Bahá’ís are not allowed to study in Iran, so when I was 19, my brother and I left to study in India. Soon afterwards, the revolution took place in Iran, which meant that it became hard for people to travel in and out of the country. My father was so worried about being separated from us that he left everything behind and brought the rest of the family to live in India too.

One day, soon after we arrived, I saw a boy passing my uncle’s house and I asked my cousin who he was, because he was so good-looking. Later, we went to visit the family. The boy was so shy that at first he didn’t look at me, but when he finally did, our love story began. After that, he used to come to my parents’ house to play chess with my brother, but I knew that was just his excuse to visit me. We never talked but everyone knew we were in love, and within a month, we were engaged, and then married.

My husband and I stayed in India for six years. When I look back, I love the things that I learned and experienced there. You see poverty, and because you can’t have everything that you ask for, you enjoy life more and you’re happy for what you have. It’s something that you cannot experience here in Australia because anything you want, you can get, which takes away the joy of having it.

Because we could never get citizenship in India and we couldn’t go back to Iran, the UN allowed us to come to Australia. We went first to Tasmania, as the rest of my family had already settled there. We were happy there, but it was too cold, so we eventually moved to Geelong, where my husband got his Masters. Later, we moved again, to Townsville, so that he could get his PhD in Education. We lived there for 15 years.

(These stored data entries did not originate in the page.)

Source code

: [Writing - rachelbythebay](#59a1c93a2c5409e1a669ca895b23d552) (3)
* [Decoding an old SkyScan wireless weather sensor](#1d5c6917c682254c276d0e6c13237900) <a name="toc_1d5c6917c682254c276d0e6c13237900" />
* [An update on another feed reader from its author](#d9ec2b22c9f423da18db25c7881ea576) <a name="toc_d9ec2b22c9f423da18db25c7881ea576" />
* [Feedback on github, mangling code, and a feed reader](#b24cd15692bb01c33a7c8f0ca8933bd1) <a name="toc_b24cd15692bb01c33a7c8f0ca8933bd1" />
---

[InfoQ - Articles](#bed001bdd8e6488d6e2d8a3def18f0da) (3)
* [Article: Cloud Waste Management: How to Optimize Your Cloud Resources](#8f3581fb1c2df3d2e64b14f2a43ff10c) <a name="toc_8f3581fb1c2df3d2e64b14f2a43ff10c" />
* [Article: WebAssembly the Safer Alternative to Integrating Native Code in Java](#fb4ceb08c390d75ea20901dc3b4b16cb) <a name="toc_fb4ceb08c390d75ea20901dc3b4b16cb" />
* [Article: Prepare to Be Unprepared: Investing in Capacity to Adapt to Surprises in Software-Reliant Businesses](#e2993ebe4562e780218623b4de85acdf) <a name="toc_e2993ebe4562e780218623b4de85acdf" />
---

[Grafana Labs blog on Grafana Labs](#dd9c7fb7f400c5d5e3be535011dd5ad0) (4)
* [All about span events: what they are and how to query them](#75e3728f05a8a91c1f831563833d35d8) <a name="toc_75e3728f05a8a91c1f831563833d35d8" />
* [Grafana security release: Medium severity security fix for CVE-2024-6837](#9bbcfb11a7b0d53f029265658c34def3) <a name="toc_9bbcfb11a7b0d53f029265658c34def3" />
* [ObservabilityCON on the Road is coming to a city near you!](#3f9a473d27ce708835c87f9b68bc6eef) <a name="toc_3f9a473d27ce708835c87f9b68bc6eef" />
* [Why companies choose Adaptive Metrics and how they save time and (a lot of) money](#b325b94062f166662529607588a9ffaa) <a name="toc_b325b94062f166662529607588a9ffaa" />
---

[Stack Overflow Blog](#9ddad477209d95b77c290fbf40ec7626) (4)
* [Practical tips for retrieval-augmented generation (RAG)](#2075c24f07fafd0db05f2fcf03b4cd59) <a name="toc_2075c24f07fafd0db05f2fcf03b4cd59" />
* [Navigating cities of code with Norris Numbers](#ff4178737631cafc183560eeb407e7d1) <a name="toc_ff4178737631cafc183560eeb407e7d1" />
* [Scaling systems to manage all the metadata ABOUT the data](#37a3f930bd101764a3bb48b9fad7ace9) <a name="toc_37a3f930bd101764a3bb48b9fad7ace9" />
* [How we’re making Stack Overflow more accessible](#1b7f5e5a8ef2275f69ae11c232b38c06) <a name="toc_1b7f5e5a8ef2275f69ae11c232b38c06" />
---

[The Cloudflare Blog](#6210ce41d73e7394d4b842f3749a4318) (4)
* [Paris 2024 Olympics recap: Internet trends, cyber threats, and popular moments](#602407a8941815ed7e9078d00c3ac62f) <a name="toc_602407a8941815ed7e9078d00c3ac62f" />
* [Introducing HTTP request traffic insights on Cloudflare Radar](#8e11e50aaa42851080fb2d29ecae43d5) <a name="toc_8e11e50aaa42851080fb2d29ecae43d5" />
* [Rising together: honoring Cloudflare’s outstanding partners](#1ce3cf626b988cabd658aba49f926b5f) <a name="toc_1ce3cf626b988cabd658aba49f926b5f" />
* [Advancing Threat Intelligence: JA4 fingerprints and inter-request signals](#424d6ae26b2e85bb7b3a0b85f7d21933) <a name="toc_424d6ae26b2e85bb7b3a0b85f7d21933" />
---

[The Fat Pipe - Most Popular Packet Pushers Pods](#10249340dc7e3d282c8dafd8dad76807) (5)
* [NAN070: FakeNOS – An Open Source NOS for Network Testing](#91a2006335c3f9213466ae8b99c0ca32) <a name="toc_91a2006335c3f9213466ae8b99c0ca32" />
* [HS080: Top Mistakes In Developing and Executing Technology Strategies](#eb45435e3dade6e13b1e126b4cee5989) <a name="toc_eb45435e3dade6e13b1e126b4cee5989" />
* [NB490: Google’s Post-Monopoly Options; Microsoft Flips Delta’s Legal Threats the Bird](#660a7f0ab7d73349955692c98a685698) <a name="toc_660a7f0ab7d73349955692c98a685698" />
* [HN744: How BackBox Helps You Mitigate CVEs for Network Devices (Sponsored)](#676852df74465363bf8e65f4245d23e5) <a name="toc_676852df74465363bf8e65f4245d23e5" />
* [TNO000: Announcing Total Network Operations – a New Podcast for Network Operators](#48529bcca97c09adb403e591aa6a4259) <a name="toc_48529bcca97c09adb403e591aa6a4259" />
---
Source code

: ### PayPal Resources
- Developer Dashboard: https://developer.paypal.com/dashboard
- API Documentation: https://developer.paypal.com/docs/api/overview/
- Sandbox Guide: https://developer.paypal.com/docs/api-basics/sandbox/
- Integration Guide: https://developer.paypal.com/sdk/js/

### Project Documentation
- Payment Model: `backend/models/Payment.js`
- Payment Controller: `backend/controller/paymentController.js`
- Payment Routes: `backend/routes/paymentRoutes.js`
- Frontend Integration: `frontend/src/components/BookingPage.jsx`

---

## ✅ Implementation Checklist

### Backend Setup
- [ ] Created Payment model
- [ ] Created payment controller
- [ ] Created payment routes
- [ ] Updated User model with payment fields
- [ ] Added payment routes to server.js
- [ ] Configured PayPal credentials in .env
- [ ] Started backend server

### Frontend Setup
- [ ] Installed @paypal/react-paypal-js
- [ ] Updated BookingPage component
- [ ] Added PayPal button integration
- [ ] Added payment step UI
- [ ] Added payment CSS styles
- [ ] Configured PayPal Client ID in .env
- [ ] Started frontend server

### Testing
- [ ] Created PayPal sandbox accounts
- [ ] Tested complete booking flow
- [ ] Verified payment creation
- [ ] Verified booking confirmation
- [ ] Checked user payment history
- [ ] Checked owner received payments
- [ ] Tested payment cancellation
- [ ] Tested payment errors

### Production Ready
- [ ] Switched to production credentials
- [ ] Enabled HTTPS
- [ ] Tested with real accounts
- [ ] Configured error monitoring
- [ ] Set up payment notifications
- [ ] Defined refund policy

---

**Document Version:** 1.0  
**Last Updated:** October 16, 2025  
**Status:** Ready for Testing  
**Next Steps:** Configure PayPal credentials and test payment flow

Finally, when my kids grew up, they wanted to move to Brisbane, and I told my husband I wanted to move with them. But I knew I couldn’t ask him to come with me, because of the work he’s doing – he’s a big part of Townsville. He’s a cross-cultural trainer. He’s a sculptor. He’s a coordinator of the Intercultural Centre. And he’s the organiser of the Townsville Cultural Festival, which is the biggest festival in Queensland. He’s given so much to the community and everyone knows him.

So for 12 years now, I’ve been in Brisbane and he’s been based in Townsville. It’s crazy. He goes back and forth – that’s our life. But I don’t mind it. Before coming here, I had never been able to discover my talents or capacity, as I was always busy with the kids and with supporting my husband. But I feel like I found myself here. I started working and I’ve become independent. Six years ago, I became a Cultural Support worker with MDA, and I’m now a Community Engagement worker.

I share my life story with my clients, and help them as much as I can to feel welcome in Australia. I think they will remember this help forever. That’s why I love this job, because it gives me an opportunity to be of service.

At this time of my life, I couldn’t actually ask for anything other than what I have.